■ Task requirements
Substitute "dominant slice" for every occurrence of "majority slice" in the records below, and reproduce all the records with no other changes.

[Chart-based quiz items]
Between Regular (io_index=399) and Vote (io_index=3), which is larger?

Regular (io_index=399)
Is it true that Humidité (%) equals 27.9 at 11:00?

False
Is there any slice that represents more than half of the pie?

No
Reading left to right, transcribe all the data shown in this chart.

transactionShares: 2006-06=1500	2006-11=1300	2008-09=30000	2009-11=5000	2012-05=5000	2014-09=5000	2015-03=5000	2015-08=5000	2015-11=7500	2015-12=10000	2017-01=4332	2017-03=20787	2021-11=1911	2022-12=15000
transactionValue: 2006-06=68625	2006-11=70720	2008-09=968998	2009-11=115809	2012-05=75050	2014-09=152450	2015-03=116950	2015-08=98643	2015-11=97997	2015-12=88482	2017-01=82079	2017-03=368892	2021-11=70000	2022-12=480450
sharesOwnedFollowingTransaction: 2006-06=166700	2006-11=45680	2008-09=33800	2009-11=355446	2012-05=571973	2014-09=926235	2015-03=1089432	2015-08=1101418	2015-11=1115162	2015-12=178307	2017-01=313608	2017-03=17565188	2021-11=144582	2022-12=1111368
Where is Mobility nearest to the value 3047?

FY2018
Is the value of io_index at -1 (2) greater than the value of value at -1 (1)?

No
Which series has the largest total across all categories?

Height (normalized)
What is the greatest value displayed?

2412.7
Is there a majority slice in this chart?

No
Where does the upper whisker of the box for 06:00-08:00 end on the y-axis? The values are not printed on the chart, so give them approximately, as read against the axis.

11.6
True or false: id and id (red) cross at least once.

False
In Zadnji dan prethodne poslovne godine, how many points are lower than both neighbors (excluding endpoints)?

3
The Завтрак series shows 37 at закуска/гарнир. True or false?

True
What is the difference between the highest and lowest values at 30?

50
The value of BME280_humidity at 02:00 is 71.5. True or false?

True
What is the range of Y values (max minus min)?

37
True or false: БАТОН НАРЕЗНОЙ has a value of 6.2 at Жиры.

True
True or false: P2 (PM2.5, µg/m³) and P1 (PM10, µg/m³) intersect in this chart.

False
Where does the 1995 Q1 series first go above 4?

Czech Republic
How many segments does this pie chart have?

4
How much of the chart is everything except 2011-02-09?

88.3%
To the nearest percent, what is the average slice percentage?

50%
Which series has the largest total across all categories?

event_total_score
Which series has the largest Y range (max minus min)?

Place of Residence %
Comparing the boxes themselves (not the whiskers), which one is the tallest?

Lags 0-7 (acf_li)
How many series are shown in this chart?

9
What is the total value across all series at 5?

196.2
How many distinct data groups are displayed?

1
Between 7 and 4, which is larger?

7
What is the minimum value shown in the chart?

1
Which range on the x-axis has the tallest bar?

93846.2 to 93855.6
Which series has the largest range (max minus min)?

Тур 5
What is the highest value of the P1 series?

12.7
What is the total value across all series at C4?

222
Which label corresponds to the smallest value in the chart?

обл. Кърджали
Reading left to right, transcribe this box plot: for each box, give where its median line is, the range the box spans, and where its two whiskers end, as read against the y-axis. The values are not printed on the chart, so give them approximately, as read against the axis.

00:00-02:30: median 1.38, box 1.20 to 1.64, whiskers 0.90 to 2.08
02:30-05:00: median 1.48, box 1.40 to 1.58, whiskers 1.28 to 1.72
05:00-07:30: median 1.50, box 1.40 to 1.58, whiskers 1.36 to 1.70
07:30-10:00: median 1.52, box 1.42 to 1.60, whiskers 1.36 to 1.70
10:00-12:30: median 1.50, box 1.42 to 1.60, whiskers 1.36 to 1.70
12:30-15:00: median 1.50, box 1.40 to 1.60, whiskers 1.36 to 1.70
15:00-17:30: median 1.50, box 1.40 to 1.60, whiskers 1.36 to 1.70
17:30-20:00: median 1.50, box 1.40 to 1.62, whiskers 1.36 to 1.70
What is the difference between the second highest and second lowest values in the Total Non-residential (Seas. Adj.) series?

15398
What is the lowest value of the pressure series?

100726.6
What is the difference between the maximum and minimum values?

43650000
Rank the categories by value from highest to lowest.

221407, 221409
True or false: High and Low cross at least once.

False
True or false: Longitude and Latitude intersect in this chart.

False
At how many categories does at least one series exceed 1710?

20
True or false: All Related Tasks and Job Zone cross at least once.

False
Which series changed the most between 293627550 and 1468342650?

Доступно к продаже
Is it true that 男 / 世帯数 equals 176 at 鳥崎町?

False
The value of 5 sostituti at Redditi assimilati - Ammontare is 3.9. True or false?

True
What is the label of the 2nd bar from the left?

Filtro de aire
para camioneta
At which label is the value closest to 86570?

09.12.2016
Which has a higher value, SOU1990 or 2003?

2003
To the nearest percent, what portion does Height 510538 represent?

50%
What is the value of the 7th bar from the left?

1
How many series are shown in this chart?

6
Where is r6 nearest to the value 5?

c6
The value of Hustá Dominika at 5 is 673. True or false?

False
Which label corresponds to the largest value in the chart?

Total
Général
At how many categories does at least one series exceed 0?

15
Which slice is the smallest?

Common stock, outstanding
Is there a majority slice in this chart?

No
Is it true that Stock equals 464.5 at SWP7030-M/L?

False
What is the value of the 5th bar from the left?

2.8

■ Exercise result
Between Regular (io_index=399) and Vote (io_index=3), which is larger?

Regular (io_index=399)
Is it true that Humidité (%) equals 27.9 at 11:00?

False
Is there any slice that represents more than half of the pie?

No
Reading left to right, transcribe all the data shown in this chart.

transactionShares: 2006-06=1500	2006-11=1300	2008-09=30000	2009-11=5000	2012-05=5000	2014-09=5000	2015-03=5000	2015-08=5000	2015-11=7500	2015-12=10000	2017-01=4332	2017-03=20787	2021-11=1911	2022-12=15000
transactionValue: 2006-06=68625	2006-11=70720	2008-09=968998	2009-11=115809	2012-05=75050	2014-09=152450	2015-03=116950	2015-08=98643	2015-11=97997	2015-12=88482	2017-01=82079	2017-03=368892	2021-11=70000	2022-12=480450
sharesOwnedFollowingTransaction: 2006-06=166700	2006-11=45680	2008-09=33800	2009-11=355446	2012-05=571973	2014-09=926235	2015-03=1089432	2015-08=1101418	2015-11=1115162	2015-12=178307	2017-01=313608	2017-03=17565188	2021-11=144582	2022-12=1111368
Where is Mobility nearest to the value 3047?

FY2018
Is the value of io_index at -1 (2) greater than the value of value at -1 (1)?

No
Which series has the largest total across all categories?

Height (normalized)
What is the greatest value displayed?

2412.7
Is there a dominant slice in this chart?

No
Where does the upper whisker of the box for 06:00-08:00 end on the y-axis? The values are not printed on the chart, so give them approximately, as read against the axis.

11.6
True or false: id and id (red) cross at least once.

False
In Zadnji dan prethodne poslovne godine, how many points are lower than both neighbors (excluding endpoints)?

3
The Завтрак series shows 37 at закуска/гарнир. True or false?

True
What is the difference between the highest and lowest values at 30?

50
The value of BME280_humidity at 02:00 is 71.5. True or false?

True
What is the range of Y values (max minus min)?

37
True or false: БАТОН НАРЕЗНОЙ has a value of 6.2 at Жиры.

True
True or false: P2 (PM2.5, µg/m³) and P1 (PM10, µg/m³) intersect in this chart.

False
Where does the 1995 Q1 series first go above 4?

Czech Republic
How many segments does this pie chart have?

4
How much of the chart is everything except 2011-02-09?

88.3%
To the nearest percent, what is the average slice percentage?

50%
Which series has the largest total across all categories?

event_total_score
Which series has the largest Y range (max minus min)?

Place of Residence %
Comparing the boxes themselves (not the whiskers), which one is the tallest?

Lags 0-7 (acf_li)
How many series are shown in this chart?

9
What is the total value across all series at 5?

196.2
How many distinct data groups are displayed?

1
Between 7 and 4, which is larger?

7
What is the minimum value shown in the chart?

1
Which range on the x-axis has the tallest bar?

93846.2 to 93855.6
Which series has the largest range (max minus min)?

Тур 5
What is the highest value of the P1 series?

12.7
What is the total value across all series at C4?

222
Which label corresponds to the smallest value in the chart?

обл. Кърджали
Reading left to right, transcribe this box plot: for each box, give where its median line is, the range the box spans, and where its two whiskers end, as read against the y-axis. The values are not printed on the chart, so give them approximately, as read against the axis.

00:00-02:30: median 1.38, box 1.20 to 1.64, whiskers 0.90 to 2.08
02:30-05:00: median 1.48, box 1.40 to 1.58, whiskers 1.28 to 1.72
05:00-07:30: median 1.50, box 1.40 to 1.58, whiskers 1.36 to 1.70
07:30-10:00: median 1.52, box 1.42 to 1.60, whiskers 1.36 to 1.70
10:00-12:30: median 1.50, box 1.42 to 1.60, whiskers 1.36 to 1.70
12:30-15:00: median 1.50, box 1.40 to 1.60, whiskers 1.36 to 1.70
15:00-17:30: median 1.50, box 1.40 to 1.60, whiskers 1.36 to 1.70
17:30-20:00: median 1.50, box 1.40 to 1.62, whiskers 1.36 to 1.70
What is the difference between the second highest and second lowest values in the Total Non-residential (Seas. Adj.) series?

15398
What is the lowest value of the pressure series?

100726.6
What is the difference between the maximum and minimum values?

43650000
Rank the categories by value from highest to lowest.

221407, 221409
True or false: High and Low cross at least once.

False
True or false: Longitude and Latitude intersect in this chart.

False
At how many categories does at least one series exceed 1710?

20
True or false: All Related Tasks and Job Zone cross at least once.

False
Which series changed the most between 293627550 and 1468342650?

Доступно к продаже
Is it true that 男 / 世帯数 equals 176 at 鳥崎町?

False
The value of 5 sostituti at Redditi assimilati - Ammontare is 3.9. True or false?

True
What is the label of the 2nd bar from the left?

Filtro de aire
para camioneta
At which label is the value closest to 86570?

09.12.2016
Which has a higher value, SOU1990 or 2003?

2003
To the nearest percent, what portion does Height 510538 represent?

50%
What is the value of the 7th bar from the left?

1
How many series are shown in this chart?

6
Where is r6 nearest to the value 5?

c6
The value of Hustá Dominika at 5 is 673. True or false?

False
Which label corresponds to the largest value in the chart?

Total
Général
At how many categories does at least one series exceed 0?

15
Which slice is the smallest?

Common stock, outstanding
Is there a dominant slice in this chart?

No
Is it true that Stock equals 464.5 at SWP7030-M/L?

False
What is the value of the 5th bar from the left?

2.8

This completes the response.